Date2016-03-21 - 2016-03-23

Deadline2015-12-01

VenueStanford University, USA - United States USA - United States

Keywords

Websitehttps://www.aaai.org/Symposia/Spring/spr...

Topics/Call fo Papers

The moral implications of our technological creations have long been the staple of science-fiction rumination. Speculative films from Metropolis to 2001: A Space Odyssey to Blade Runner and Robocop explore the idea that autonomous intelligence without moral constraint must inevitably lead to deadly hazard. Indeed, this anxiety long precedes the modern age of science (and its fiction), as demonstrated by the popularity of the tales of Frankenstein, the Golem of Prague and the Sorcerer's Apprentice. We have always worried about the unintended consequences of our complex creations.

REQUIRED TASK A: In the symposium call for papers, which three tales show that worry about our creations is older than modern science?
REQUIRED TASK B: Show every line of the records that contains the string "part". Case counts.
The text and the records have nothing to do with each other.

PROVIDED MATERIAL:
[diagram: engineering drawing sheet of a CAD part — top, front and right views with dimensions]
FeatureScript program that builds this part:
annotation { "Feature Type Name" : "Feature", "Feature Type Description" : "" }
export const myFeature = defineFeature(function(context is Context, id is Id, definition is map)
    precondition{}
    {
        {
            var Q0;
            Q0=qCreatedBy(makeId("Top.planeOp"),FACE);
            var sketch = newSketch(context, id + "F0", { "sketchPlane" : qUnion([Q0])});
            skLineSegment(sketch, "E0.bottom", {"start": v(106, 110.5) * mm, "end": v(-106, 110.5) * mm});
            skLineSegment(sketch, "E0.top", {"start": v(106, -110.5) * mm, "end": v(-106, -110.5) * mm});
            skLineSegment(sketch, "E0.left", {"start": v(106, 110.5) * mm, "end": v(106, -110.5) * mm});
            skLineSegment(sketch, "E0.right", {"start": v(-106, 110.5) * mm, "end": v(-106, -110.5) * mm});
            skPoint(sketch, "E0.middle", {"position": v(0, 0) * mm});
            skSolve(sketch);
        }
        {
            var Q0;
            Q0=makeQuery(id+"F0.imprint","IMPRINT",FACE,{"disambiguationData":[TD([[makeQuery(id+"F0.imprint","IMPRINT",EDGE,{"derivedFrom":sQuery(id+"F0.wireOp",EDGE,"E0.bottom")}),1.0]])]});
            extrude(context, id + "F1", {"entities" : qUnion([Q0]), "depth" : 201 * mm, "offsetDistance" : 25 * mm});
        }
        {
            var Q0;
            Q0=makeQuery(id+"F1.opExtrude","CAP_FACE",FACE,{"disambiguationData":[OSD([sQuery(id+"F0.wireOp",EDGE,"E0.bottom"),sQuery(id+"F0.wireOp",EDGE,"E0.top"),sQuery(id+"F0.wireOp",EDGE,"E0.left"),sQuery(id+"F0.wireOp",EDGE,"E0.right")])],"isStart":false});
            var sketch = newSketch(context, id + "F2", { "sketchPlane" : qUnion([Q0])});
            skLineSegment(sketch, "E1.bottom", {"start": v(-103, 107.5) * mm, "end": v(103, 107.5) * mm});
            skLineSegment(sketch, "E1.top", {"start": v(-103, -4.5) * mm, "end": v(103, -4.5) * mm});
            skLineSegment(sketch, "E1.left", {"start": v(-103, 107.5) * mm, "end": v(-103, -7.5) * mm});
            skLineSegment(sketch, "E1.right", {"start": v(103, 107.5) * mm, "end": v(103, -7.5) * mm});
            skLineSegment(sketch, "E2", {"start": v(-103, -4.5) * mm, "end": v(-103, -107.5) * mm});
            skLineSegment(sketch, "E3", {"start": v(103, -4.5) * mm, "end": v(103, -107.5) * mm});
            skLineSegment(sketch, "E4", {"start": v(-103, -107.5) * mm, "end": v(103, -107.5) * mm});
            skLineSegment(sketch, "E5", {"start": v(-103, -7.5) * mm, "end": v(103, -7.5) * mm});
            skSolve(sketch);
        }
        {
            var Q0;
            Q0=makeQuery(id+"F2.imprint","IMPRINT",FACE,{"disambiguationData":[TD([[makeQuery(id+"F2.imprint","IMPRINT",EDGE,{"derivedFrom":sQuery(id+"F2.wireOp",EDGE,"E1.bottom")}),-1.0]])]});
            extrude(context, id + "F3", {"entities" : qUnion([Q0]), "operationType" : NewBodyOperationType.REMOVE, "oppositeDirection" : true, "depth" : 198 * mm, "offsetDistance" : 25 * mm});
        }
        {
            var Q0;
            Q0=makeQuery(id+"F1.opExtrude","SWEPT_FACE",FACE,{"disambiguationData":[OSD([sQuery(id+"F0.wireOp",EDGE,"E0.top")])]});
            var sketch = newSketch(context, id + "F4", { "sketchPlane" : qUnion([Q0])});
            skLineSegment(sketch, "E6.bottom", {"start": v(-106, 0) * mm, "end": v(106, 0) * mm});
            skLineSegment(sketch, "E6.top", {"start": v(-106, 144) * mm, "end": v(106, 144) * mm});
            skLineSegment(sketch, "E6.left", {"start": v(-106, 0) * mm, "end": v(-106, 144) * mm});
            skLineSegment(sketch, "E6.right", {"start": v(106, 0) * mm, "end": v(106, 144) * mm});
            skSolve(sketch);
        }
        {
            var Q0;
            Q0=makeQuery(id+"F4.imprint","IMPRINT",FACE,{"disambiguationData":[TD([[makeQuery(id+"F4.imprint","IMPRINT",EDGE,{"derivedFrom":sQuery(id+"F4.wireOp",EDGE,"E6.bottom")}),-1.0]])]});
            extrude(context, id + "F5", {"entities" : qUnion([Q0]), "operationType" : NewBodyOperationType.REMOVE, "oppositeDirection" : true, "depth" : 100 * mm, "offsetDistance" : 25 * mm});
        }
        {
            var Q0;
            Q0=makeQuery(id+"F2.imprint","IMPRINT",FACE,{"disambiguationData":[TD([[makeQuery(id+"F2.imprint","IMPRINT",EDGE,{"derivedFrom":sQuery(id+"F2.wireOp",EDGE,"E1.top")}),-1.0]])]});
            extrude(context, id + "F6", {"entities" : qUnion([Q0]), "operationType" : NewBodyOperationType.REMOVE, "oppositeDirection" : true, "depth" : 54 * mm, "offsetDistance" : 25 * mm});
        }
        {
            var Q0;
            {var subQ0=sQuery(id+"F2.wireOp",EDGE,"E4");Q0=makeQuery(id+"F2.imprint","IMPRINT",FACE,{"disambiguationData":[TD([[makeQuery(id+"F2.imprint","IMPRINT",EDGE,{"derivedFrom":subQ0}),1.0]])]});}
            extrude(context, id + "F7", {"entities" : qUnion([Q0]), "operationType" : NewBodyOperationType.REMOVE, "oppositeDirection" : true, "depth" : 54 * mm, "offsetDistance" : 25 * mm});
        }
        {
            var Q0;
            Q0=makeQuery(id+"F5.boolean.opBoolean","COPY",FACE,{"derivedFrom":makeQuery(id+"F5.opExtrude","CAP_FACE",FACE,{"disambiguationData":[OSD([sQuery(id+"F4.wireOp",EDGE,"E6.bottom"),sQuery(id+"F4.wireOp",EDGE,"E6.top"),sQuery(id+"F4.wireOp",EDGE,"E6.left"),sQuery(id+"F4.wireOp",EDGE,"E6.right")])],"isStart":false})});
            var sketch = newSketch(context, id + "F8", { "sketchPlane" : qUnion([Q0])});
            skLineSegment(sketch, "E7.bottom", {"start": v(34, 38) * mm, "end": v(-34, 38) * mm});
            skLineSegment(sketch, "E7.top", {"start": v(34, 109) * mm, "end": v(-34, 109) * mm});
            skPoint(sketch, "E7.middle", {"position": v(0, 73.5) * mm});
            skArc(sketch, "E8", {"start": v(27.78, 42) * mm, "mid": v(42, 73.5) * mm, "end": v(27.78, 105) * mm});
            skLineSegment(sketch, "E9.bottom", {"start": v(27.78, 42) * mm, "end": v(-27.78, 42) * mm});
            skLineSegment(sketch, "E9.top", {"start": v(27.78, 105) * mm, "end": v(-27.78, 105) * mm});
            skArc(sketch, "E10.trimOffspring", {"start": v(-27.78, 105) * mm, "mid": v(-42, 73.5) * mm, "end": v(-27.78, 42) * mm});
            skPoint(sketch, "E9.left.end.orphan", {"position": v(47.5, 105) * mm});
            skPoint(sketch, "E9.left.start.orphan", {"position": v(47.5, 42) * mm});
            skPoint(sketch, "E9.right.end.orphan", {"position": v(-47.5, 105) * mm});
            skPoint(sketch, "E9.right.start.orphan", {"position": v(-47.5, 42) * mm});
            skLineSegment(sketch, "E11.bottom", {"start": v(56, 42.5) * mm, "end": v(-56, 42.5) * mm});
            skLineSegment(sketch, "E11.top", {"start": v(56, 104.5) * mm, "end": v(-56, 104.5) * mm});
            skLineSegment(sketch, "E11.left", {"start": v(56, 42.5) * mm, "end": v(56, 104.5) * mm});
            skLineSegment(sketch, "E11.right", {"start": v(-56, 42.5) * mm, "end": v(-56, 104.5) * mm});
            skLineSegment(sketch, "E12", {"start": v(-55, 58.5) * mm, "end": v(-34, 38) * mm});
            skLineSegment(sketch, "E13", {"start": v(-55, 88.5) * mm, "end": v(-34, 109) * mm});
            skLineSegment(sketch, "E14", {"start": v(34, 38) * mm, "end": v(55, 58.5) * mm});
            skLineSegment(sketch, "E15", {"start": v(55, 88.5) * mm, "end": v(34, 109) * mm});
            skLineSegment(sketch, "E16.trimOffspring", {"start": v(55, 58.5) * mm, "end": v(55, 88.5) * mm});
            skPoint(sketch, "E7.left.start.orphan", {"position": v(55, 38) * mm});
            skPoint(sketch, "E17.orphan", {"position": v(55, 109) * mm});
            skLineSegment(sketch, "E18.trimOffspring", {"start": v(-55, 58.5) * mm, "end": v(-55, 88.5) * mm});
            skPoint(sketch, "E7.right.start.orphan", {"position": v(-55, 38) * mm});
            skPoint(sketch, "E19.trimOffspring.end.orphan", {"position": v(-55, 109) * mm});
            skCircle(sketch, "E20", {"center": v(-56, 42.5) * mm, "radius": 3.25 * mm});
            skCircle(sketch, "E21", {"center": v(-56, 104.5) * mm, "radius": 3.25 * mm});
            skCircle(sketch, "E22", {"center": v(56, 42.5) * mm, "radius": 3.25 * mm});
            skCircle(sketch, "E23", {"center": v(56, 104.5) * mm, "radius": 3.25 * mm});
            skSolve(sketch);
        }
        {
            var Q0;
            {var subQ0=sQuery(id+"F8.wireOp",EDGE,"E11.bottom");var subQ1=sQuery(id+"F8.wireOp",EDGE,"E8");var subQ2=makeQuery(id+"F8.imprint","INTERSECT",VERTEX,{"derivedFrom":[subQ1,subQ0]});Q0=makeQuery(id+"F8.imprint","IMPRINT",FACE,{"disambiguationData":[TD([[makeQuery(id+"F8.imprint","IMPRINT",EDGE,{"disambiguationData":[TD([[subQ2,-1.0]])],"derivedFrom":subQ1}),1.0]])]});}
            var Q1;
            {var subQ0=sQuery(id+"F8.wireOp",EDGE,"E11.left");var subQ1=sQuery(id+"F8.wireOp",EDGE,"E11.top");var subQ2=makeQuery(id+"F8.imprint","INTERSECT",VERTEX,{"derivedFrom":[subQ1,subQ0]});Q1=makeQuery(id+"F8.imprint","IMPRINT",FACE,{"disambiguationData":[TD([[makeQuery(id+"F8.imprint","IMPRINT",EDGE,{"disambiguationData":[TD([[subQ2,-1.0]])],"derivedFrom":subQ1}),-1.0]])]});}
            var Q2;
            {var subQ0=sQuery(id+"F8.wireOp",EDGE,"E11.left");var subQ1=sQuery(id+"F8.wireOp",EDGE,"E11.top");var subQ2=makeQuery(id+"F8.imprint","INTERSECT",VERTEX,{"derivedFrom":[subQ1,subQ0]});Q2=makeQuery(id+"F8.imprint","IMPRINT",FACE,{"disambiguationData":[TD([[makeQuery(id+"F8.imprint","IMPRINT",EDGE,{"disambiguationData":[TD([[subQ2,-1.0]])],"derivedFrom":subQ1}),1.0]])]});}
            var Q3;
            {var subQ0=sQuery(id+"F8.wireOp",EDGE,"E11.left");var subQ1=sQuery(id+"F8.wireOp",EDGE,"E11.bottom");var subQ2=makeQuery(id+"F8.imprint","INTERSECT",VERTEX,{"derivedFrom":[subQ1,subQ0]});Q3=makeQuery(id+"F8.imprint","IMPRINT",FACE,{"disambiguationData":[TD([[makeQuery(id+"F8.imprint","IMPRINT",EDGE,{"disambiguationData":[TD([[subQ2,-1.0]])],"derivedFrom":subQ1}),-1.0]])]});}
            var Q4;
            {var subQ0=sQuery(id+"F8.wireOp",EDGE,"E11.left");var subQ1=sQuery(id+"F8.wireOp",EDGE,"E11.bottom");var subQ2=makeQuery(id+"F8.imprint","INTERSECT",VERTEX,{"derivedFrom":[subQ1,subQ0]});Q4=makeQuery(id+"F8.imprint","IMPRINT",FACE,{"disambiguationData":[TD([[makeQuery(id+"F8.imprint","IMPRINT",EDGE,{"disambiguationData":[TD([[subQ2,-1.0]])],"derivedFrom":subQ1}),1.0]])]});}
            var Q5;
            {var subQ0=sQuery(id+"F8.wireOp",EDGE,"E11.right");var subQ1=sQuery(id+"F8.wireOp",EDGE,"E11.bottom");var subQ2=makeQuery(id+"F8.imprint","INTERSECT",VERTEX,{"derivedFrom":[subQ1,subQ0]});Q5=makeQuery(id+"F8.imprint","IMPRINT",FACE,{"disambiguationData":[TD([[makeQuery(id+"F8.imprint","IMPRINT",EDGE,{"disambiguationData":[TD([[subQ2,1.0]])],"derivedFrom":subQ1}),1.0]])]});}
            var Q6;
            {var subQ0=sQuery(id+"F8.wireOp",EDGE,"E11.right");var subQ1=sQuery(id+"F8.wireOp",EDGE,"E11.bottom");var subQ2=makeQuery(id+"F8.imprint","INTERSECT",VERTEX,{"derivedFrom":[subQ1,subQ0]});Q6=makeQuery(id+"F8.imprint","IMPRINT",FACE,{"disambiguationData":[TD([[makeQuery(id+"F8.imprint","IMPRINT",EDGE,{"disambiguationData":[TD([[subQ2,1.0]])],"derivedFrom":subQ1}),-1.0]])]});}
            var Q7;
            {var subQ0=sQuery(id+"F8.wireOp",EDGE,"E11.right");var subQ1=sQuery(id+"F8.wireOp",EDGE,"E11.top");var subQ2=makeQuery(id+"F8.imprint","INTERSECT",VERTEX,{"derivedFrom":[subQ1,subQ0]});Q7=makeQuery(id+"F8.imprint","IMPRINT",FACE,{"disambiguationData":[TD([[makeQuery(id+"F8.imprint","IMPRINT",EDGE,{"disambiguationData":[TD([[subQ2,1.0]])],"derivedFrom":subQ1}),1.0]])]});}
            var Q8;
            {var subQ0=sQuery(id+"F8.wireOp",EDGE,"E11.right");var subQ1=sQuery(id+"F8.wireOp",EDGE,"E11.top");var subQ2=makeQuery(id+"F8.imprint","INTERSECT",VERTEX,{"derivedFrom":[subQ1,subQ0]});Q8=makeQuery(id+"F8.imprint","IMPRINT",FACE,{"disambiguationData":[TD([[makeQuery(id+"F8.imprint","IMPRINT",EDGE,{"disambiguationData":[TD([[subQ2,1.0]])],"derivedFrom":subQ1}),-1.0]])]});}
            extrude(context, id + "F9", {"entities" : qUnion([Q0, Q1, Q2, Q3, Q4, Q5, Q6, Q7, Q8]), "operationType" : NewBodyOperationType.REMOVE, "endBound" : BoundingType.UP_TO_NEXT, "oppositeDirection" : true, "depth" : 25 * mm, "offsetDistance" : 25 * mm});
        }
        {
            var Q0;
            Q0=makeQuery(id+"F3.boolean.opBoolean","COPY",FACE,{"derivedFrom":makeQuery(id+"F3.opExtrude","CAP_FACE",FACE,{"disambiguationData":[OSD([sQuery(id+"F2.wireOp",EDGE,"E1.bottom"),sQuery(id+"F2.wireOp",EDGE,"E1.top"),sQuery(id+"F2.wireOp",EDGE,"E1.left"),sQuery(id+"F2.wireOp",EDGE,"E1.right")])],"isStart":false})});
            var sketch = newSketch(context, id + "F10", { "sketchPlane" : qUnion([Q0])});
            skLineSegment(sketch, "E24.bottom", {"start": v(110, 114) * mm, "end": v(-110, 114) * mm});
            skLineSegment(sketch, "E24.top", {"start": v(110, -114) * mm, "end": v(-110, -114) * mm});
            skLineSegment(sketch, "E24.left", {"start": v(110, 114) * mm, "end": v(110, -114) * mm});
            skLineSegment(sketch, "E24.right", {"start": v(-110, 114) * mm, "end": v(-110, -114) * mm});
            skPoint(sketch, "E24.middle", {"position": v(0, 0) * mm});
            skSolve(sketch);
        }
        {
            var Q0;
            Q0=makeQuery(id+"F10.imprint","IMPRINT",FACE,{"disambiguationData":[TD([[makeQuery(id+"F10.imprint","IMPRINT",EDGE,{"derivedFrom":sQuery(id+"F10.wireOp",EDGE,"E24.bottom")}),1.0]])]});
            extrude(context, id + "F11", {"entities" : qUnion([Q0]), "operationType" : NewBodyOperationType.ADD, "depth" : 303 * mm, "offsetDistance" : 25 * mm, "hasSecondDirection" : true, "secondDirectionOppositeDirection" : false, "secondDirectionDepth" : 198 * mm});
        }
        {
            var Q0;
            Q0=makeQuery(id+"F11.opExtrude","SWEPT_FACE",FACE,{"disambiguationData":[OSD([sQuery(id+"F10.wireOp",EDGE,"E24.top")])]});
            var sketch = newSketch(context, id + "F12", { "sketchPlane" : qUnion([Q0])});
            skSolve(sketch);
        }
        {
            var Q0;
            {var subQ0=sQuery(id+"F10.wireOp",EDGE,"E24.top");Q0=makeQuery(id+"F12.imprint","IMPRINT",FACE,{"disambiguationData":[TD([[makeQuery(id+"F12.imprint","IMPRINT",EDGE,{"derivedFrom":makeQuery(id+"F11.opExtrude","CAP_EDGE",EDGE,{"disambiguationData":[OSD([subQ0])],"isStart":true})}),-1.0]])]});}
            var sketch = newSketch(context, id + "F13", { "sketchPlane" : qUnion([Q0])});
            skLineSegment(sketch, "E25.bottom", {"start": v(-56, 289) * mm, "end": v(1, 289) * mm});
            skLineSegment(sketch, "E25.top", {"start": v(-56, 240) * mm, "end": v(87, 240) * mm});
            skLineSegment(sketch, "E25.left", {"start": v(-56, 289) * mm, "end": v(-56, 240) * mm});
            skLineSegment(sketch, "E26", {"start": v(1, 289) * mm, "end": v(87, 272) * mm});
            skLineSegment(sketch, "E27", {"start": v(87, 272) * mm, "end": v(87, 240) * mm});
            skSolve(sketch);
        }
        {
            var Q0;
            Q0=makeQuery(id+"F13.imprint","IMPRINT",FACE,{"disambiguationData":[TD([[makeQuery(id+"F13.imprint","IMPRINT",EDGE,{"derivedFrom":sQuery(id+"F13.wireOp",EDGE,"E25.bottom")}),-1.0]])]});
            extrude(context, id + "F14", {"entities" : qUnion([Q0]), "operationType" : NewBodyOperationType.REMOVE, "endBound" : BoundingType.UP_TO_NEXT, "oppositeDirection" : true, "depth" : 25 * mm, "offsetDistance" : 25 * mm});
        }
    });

WRITTEN ANSWER A: Frankenstein, the Golem of Prague and the Sorcerer's Apprentice.

WRITTEN ANSWER B:
[diagram: engineering drawing sheet of a CAD part — top, front and right views with dimensions]
FeatureScript program that builds this part:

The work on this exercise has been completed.